Work instruction: Return the data word for word. Pictures are to be omitted.

****

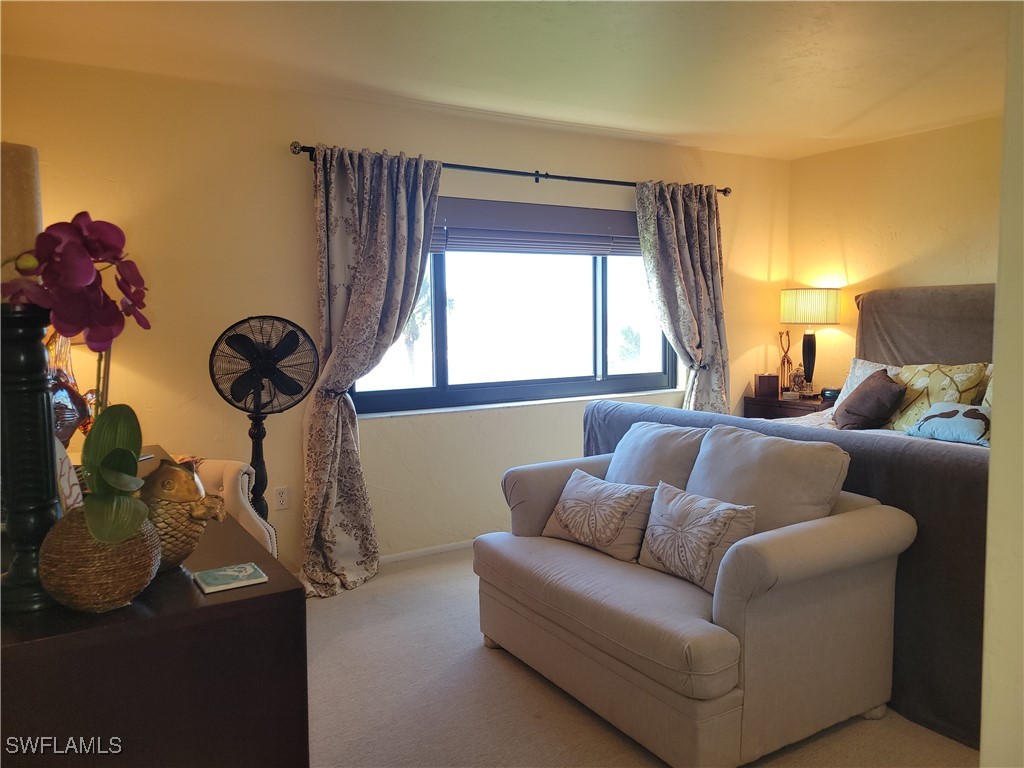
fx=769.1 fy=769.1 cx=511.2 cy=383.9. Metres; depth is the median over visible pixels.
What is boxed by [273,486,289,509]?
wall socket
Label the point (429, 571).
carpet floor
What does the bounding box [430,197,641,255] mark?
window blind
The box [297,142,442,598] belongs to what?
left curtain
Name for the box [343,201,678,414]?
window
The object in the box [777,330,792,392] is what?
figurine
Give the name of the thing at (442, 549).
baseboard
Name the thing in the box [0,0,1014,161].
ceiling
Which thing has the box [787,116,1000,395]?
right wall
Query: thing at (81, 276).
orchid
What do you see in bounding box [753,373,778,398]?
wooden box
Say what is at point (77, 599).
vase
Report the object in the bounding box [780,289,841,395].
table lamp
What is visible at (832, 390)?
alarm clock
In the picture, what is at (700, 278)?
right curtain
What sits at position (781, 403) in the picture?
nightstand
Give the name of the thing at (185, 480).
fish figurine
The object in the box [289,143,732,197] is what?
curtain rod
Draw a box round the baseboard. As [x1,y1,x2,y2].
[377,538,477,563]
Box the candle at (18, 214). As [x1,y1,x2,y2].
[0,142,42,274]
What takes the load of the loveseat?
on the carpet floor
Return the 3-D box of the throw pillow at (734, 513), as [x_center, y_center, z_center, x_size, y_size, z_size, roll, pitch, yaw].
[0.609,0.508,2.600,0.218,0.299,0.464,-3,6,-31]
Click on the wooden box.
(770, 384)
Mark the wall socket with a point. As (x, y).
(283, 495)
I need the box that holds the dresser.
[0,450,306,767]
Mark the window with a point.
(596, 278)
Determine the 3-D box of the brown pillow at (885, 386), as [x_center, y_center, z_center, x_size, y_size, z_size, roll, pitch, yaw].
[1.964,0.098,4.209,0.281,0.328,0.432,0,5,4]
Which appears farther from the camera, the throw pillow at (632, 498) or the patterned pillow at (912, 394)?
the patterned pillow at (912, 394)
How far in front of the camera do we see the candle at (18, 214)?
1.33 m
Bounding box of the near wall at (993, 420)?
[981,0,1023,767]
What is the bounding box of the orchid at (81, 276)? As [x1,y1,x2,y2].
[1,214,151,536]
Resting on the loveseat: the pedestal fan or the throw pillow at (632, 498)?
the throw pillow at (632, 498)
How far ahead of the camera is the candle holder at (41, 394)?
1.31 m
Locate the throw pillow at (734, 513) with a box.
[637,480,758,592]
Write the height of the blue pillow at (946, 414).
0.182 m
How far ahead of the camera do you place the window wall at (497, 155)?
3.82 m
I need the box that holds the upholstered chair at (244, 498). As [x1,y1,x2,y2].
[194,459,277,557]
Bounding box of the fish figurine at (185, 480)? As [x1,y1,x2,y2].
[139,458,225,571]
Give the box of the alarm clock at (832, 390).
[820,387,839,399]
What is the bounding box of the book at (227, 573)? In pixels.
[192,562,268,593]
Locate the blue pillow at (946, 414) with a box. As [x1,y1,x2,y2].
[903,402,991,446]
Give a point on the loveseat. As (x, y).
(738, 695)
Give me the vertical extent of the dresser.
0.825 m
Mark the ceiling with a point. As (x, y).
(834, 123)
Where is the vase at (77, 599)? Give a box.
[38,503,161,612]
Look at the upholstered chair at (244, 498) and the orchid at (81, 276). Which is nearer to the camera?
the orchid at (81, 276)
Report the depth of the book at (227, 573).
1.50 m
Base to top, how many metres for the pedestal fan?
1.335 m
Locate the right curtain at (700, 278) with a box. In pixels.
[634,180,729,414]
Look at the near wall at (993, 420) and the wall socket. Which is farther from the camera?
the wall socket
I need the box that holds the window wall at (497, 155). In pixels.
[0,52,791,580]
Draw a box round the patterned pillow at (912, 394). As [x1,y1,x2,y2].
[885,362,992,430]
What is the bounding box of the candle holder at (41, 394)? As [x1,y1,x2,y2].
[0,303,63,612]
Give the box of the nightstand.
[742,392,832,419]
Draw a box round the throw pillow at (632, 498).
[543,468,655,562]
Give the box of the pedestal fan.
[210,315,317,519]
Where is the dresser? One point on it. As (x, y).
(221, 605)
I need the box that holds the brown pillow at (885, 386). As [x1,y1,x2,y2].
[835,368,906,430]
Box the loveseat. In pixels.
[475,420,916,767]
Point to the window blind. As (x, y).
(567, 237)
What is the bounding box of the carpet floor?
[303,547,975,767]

****

Answer box:
fx=769.1 fy=769.1 cx=511.2 cy=383.9. Metres; depth is the median over visible pixels.
What is boxed by [273,486,289,509]?
wall socket
Label the point (429, 571).
carpet floor
What does the bounding box [430,197,641,255] mark?
window blind
The box [297,142,442,598] belongs to what?
left curtain
Name for the box [343,201,678,414]?
window
The object in the box [777,330,792,392] is what?
figurine
Give the name of the thing at (442, 549).
baseboard
Name the thing in the box [0,0,1014,161].
ceiling
Which thing has the box [787,116,1000,395]?
right wall
Query: thing at (81, 276).
orchid
What do you see in bounding box [753,373,778,398]?
wooden box
Say what is at point (77, 599).
vase
Report the object in the bounding box [780,289,841,395].
table lamp
What is visible at (832, 390)?
alarm clock
In the picture, what is at (700, 278)?
right curtain
What sits at position (781, 403) in the picture?
nightstand
Give the name of the thing at (185, 480).
fish figurine
The object in the box [289,143,732,197] is what?
curtain rod
Draw a box round the baseboard. As [x1,y1,x2,y2].
[377,538,477,563]
Box the candle at (18, 214). As [x1,y1,x2,y2].
[0,142,42,274]
What takes the load of the loveseat?
on the carpet floor
Return the 3-D box of the throw pillow at (734, 513), as [x_center, y_center, z_center, x_size, y_size, z_size, roll, pitch, yaw].
[0.609,0.508,2.600,0.218,0.299,0.464,-3,6,-31]
Click on the wooden box.
(770, 384)
Mark the wall socket with a point. As (x, y).
(283, 495)
I need the box that holds the dresser.
[0,450,306,767]
Mark the window with a point.
(596, 278)
Determine the 3-D box of the brown pillow at (885, 386), as [x_center, y_center, z_center, x_size, y_size, z_size, roll, pitch, yaw].
[1.964,0.098,4.209,0.281,0.328,0.432,0,5,4]
Which appears farther from the camera, the throw pillow at (632, 498) or the patterned pillow at (912, 394)?
the patterned pillow at (912, 394)
How far in front of the camera do we see the candle at (18, 214)?
1.33 m
Bounding box of the near wall at (993, 420)?
[981,0,1023,767]
What is the bounding box of the orchid at (81, 276)? As [x1,y1,x2,y2].
[1,214,151,536]
Resting on the loveseat: the pedestal fan or the throw pillow at (632, 498)?
the throw pillow at (632, 498)
How far ahead of the camera is the candle holder at (41, 394)?
1.31 m
Locate the throw pillow at (734, 513) with a box.
[637,480,758,592]
Write the height of the blue pillow at (946, 414).
0.182 m
How far ahead of the camera do you place the window wall at (497, 155)?
3.82 m
I need the box that holds the upholstered chair at (244, 498). As [x1,y1,x2,y2].
[194,459,277,557]
Bounding box of the fish figurine at (185, 480)? As [x1,y1,x2,y2].
[139,458,225,571]
Give the box of the alarm clock at (832, 390).
[820,387,839,399]
What is the bounding box of the book at (227, 573)? In pixels.
[192,562,268,593]
Locate the blue pillow at (946, 414) with a box. As [x1,y1,x2,y2].
[903,402,991,446]
Give a point on the loveseat. As (x, y).
(738, 695)
Give me the vertical extent of the dresser.
0.825 m
Mark the ceiling with a point. As (x, y).
(834, 123)
Where is the vase at (77, 599)? Give a box.
[38,503,161,612]
Look at the upholstered chair at (244, 498) and the orchid at (81, 276). Which is nearer to the camera?
the orchid at (81, 276)
Report the depth of the book at (227, 573).
1.50 m
Base to top, how many metres for the pedestal fan?
1.335 m
Locate the right curtain at (700, 278) with a box. In pixels.
[634,180,729,414]
Look at the near wall at (993, 420) and the wall socket. Which is farther from the camera?
the wall socket
I need the box that holds the window wall at (497, 155). In pixels.
[0,52,791,580]
Draw a box round the patterned pillow at (912, 394). As [x1,y1,x2,y2].
[885,362,992,430]
What is the bounding box of the candle holder at (41, 394)? As [x1,y1,x2,y2].
[0,303,63,612]
Give the box of the nightstand.
[742,392,832,419]
Draw a box round the throw pillow at (632, 498).
[543,468,655,562]
Give the box of the pedestal fan.
[210,315,317,519]
Where is the dresser? One point on it. As (x, y).
(221, 605)
I need the box that holds the brown pillow at (885, 386). As [x1,y1,x2,y2].
[835,368,906,430]
Box the loveseat. In pixels.
[475,420,916,767]
Point to the window blind. As (x, y).
(567, 237)
What is the bounding box of the carpet floor?
[303,547,975,767]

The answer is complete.